Entah siapa yang menangguk untung dari barter revisi ini, bisa saja circle kekuasaan di eksekutif dan legislatif. Namun dirasakan sangat nyata, bahwa impact proses dan progres revisi ini terbukti ampuh untuk kepentingan elektoral kelompok pada Pemilu 2024 yang lalu. Bahkan, partai politik pun tersandera dengan isi revisi ini, karena takut suara elektoral partainya yang berada di desa-desa tergerus suaranya, dengan diopinikan tidak pro pada kepentingan desa. Yang mana, poros kekuatan desa ada pada ketokohan kepala desa. Padahal, substansi dan urgensi dari revisi ini mengada-ada, karena main issue-nya sebatas kepentingan (pelanggengan) kekuasaan saja, yakni pada poin penambahan masa jabatan kades. Akhirnya, partai-partai pun bungkam, tidak berani berkutik, sekalipun akibatnya proses kehidupan politik demokrasi di desa terhambat, berdampak munculnya gaya kepemimpinan feodalistik di desa. Mereka tak hiraukan itu, meski desa tumbuh bukan dari semangat partisipasi dan demokrasi, melainkan kepentingan kelompok politik yang telah menjadikan desa sebagai mesin (mainan) politik. Di sinilah, bahwa mesin dari desa-desa melalui para kepala desa sangat efektif-efisien, bahkan kekuatannya sebanding dengan institusi partai politik.
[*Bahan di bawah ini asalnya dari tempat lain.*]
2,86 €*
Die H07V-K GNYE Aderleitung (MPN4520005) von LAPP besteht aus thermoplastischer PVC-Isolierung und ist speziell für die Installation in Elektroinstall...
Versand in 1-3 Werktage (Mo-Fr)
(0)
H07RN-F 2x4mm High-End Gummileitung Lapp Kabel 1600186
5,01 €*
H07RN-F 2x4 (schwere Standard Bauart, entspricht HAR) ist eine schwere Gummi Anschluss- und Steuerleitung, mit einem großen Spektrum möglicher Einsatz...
Pada poinnya, tuntutan segera dilakukan revisi UU Desa, di antaranya ihwal; pada Pasal 39 Ayat (1) dan (2) UU Nomor 6 Tahun 2014, terkait masa jabatan kades, yang mana saat ini jabatan kades selama 6 tahun dengan tiga kali batasan pencalonan (3 periode), tuntutan sebelumnya menjadi 9 tahun masa jabatan kades selama 2 periode, serta tuntutan yang lain mengenai kenaikan anggaran desa, pengelolaan dana desa, moratorium pemilihan kepala desa, pejabat pelaksana yang ditugaskan, dan tuntutan lainnya.